/---

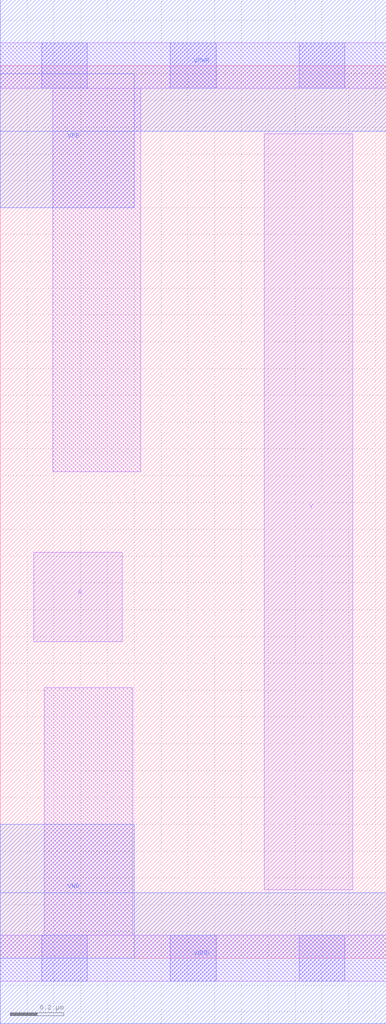
<source format=lef>
# Copyright 2020 The SkyWater PDK Authors
#
# Licensed under the Apache License, Version 2.0 (the "License");
# you may not use this file except in compliance with the License.
# You may obtain a copy of the License at
#
#     https://www.apache.org/licenses/LICENSE-2.0
#
# Unless required by applicable law or agreed to in writing, software
# distributed under the License is distributed on an "AS IS" BASIS,
# WITHOUT WARRANTIES OR CONDITIONS OF ANY KIND, either express or implied.
# See the License for the specific language governing permissions and
# limitations under the License.
#
# SPDX-License-Identifier: Apache-2.0

VERSION 5.5 ;
NAMESCASESENSITIVE ON ;
BUSBITCHARS "[]" ;
DIVIDERCHAR "/" ;
MACRO sky130_fd_sc_lp__invlp_1
  CLASS CORE ;
  SOURCE USER ;
  ORIGIN  0.000000  0.000000 ;
  SIZE  1.440000 BY  3.330000 ;
  SYMMETRY X Y R90 ;
  SITE unit ;
  PIN A
    ANTENNAGATEAREA  0.630000 ;
    DIRECTION INPUT ;
    USE SIGNAL ;
    PORT
      LAYER li1 ;
        RECT 0.125000 1.180000 0.455000 1.515000 ;
    END
  END A
  PIN Y
    ANTENNADIFFAREA  0.598500 ;
    DIRECTION OUTPUT ;
    USE SIGNAL ;
    PORT
      LAYER li1 ;
        RECT 0.985000 0.255000 1.315000 3.075000 ;
    END
  END Y
  PIN VGND
    DIRECTION INOUT ;
    USE GROUND ;
    PORT
      LAYER met1 ;
        RECT 0.000000 -0.245000 1.440000 0.245000 ;
    END
  END VGND
  PIN VNB
    DIRECTION INOUT ;
    USE GROUND ;
    PORT
    END
  END VNB
  PIN VPB
    DIRECTION INOUT ;
    USE POWER ;
    PORT
    END
  END VPB
  PIN VNB
    DIRECTION INOUT ;
    USE GROUND ;
    PORT
      LAYER met1 ;
        RECT 0.000000 0.000000 0.500000 0.500000 ;
    END
  END VNB
  PIN VPB
    DIRECTION INOUT ;
    USE POWER ;
    PORT
      LAYER met1 ;
        RECT 0.000000 2.800000 0.500000 3.300000 ;
    END
  END VPB
  PIN VPWR
    DIRECTION INOUT ;
    USE POWER ;
    PORT
      LAYER met1 ;
        RECT 0.000000 3.085000 1.440000 3.575000 ;
    END
  END VPWR
  OBS
    LAYER li1 ;
      RECT 0.000000 -0.085000 1.440000 0.085000 ;
      RECT 0.000000  3.245000 1.440000 3.415000 ;
      RECT 0.165000  0.085000 0.495000 1.010000 ;
      RECT 0.195000  1.815000 0.525000 3.245000 ;
    LAYER mcon ;
      RECT 0.155000 -0.085000 0.325000 0.085000 ;
      RECT 0.155000  3.245000 0.325000 3.415000 ;
      RECT 0.635000 -0.085000 0.805000 0.085000 ;
      RECT 0.635000  3.245000 0.805000 3.415000 ;
      RECT 1.115000 -0.085000 1.285000 0.085000 ;
      RECT 1.115000  3.245000 1.285000 3.415000 ;
  END
END sky130_fd_sc_lp__invlp_1
END LIBRARY

</source>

\---

INSTRUCTIONS TO FOLLOW: Transcribe the data completely. No pictures should appear in the transcription.

WRITTEN ANSWER:
<source format=lef>
# Copyright 2020 The SkyWater PDK Authors
#
# Licensed under the Apache License, Version 2.0 (the "License");
# you may not use this file except in compliance with the License.
# You may obtain a copy of the License at
#
#     https://www.apache.org/licenses/LICENSE-2.0
#
# Unless required by applicable law or agreed to in writing, software
# distributed under the License is distributed on an "AS IS" BASIS,
# WITHOUT WARRANTIES OR CONDITIONS OF ANY KIND, either express or implied.
# See the License for the specific language governing permissions and
# limitations under the License.
#
# SPDX-License-Identifier: Apache-2.0

VERSION 5.5 ;
NAMESCASESENSITIVE ON ;
BUSBITCHARS "[]" ;
DIVIDERCHAR "/" ;
MACRO sky130_fd_sc_lp__invlp_1
  CLASS CORE ;
  SOURCE USER ;
  ORIGIN  0.000000  0.000000 ;
  SIZE  1.440000 BY  3.330000 ;
  SYMMETRY X Y R90 ;
  SITE unit ;
  PIN A
    ANTENNAGATEAREA  0.630000 ;
    DIRECTION INPUT ;
    USE SIGNAL ;
    PORT
      LAYER li1 ;
        RECT 0.125000 1.180000 0.455000 1.515000 ;
    END
  END A
  PIN Y
    ANTENNADIFFAREA  0.598500 ;
    DIRECTION OUTPUT ;
    USE SIGNAL ;
    PORT
      LAYER li1 ;
        RECT 0.985000 0.255000 1.315000 3.075000 ;
    END
  END Y
  PIN VGND
    DIRECTION INOUT ;
    USE GROUND ;
    PORT
      LAYER met1 ;
        RECT 0.000000 -0.245000 1.440000 0.245000 ;
    END
  END VGND
  PIN VNB
    DIRECTION INOUT ;
    USE GROUND ;
    PORT
    END
  END VNB
  PIN VPB
    DIRECTION INOUT ;
    USE POWER ;
    PORT
    END
  END VPB
  PIN VNB
    DIRECTION INOUT ;
    USE GROUND ;
    PORT
      LAYER met1 ;
        RECT 0.000000 0.000000 0.500000 0.500000 ;
    END
  END VNB
  PIN VPB
    DIRECTION INOUT ;
    USE POWER ;
    PORT
      LAYER met1 ;
        RECT 0.000000 2.800000 0.500000 3.300000 ;
    END
  END VPB
  PIN VPWR
    DIRECTION INOUT ;
    USE POWER ;
    PORT
      LAYER met1 ;
        RECT 0.000000 3.085000 1.440000 3.575000 ;
    END
  END VPWR
  OBS
    LAYER li1 ;
      RECT 0.000000 -0.085000 1.440000 0.085000 ;
      RECT 0.000000  3.245000 1.440000 3.415000 ;
      RECT 0.165000  0.085000 0.495000 1.010000 ;
      RECT 0.195000  1.815000 0.525000 3.245000 ;
    LAYER mcon ;
      RECT 0.155000 -0.085000 0.325000 0.085000 ;
      RECT 0.155000  3.245000 0.325000 3.415000 ;
      RECT 0.635000 -0.085000 0.805000 0.085000 ;
      RECT 0.635000  3.245000 0.805000 3.415000 ;
      RECT 1.115000 -0.085000 1.285000 0.085000 ;
      RECT 1.115000  3.245000 1.285000 3.415000 ;
  END
END sky130_fd_sc_lp__invlp_1
END LIBRARY

</source>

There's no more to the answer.